• L’Évangile selon Youri

L'évangile_couv

Tobie Nathan, L’Évangile selon Youri, aux Éditions Stock, 2018

4ème de couv :

Élie, vieillissant, désabusé, divorcé, désencombré des illusions sur la vie. Voici comment on pourrait décrire ce psy aux méthodes particulières qui dirigea longtemps un centre d’ethnopsychiatrie au coeur de Paris. C’est un spécialiste en « étrangeté ».
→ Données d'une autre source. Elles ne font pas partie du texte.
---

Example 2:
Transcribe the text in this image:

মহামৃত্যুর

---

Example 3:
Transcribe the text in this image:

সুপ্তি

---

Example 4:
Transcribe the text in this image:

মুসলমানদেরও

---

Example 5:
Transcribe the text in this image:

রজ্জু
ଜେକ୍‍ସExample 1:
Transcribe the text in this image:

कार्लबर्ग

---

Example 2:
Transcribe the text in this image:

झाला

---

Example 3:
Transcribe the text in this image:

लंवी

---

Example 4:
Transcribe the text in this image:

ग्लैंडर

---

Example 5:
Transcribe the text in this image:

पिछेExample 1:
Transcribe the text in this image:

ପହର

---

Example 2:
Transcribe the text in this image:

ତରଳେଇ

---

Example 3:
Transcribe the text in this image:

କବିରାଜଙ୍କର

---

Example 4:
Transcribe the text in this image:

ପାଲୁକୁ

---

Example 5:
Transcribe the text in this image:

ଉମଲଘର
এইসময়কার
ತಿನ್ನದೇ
Un petit migrant roumain, aux cheveux hirsutes et aux yeux immenses de clarté, va dérouter Élie, autant que ses compagnons du quotidien, le fripier Samuel tenant boutique boulevard Arago, Le-Poète jamais avare d’une récitation, ou Le-Professeur et ses problèmes cardiaques. Oui, un garçon de dix ans, silencieux et intense. Est-ce lui qui déplace les tables à distance, fait exploser les pierres précieuses des colliers ou guérit les maladies les plus réfractaires d’un doigt posé sur la plaie ? Sorcier ou « immigré nouvelle génération » ? Imposteur ou messie de nos temps troublés ?
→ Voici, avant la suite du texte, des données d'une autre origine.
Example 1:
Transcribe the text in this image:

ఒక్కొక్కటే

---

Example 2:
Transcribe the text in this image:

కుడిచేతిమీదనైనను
Il faut prendre garde aux étrangers que nous croisons : parmi eux se cachent des êtres d’exception.

Extrait :

En fin d’après-midi, je me rends chez Samuel, boulevard Arago. Pas tous les jours, mais très souvent, plusieurs fois par semaine, en tout cas. Sa boutique s’appelle « Samuel’s », pour faire british. Une belle enseigne à l’ancienne et cette inscription qui m’a tout de suite attiré : « chaussures, vêtements, objets, vintage ». Samuel est fripier. Il tient ce métier de son père, un ashkénaze qui était dans les shmattes depuis des générations. Je ne sais pas si c’était le cas de son père, mais Samuel est vraiment doué pour ça. Dès la porte franchie, il vous regarde par dessous, l’air goguenard et vous annonce : « Je n’ai rien pour vous aujourd’hui. Revenez demain ! » Il faut le croire ! Même si vous entrepreniez de fouiller toute la boutique, vous ne trouveriez rien à votre taille, rien qui vous plaise, rien qui convienne. Il le sait !

D’un coup d’œil il a noté vos mensurations, enregistré votre style et anticipé vos goûts, même ceux que vous ne vous connaissiez pas encore. Les vêtements, comme il le dit souvent, c’est la vraie nature de l’homme.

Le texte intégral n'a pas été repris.